● **Aim of the task**: Lines that include "with" make up the answer; copy all of them from the data below.
━━━ Source information ━━━
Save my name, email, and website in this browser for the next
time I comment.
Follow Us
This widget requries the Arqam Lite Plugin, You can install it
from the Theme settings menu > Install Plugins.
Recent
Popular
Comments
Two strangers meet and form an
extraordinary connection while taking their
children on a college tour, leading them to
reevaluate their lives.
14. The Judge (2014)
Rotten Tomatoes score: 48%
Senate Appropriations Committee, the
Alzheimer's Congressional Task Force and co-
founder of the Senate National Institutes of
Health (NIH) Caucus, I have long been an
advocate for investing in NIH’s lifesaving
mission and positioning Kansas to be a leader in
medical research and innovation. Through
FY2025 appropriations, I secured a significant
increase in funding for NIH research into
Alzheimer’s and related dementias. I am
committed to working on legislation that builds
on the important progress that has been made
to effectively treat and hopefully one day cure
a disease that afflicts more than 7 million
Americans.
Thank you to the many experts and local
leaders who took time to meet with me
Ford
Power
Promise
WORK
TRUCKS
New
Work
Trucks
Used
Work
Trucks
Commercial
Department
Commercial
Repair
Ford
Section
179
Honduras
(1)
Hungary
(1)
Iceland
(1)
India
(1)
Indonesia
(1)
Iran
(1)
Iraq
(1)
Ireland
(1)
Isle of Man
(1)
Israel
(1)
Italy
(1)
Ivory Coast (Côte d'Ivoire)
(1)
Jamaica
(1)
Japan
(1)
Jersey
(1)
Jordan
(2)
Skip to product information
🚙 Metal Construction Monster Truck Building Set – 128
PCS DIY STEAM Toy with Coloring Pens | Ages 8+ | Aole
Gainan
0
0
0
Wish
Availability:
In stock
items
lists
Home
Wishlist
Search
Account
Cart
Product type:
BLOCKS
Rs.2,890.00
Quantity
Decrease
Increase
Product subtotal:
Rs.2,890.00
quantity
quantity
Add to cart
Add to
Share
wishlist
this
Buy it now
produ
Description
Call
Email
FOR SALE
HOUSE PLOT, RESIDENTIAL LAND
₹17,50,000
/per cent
━━━
● **Solution**:
leaders who took time to meet with me
PCS DIY STEAM Toy with Coloring Pens | Ages 8+ | Aole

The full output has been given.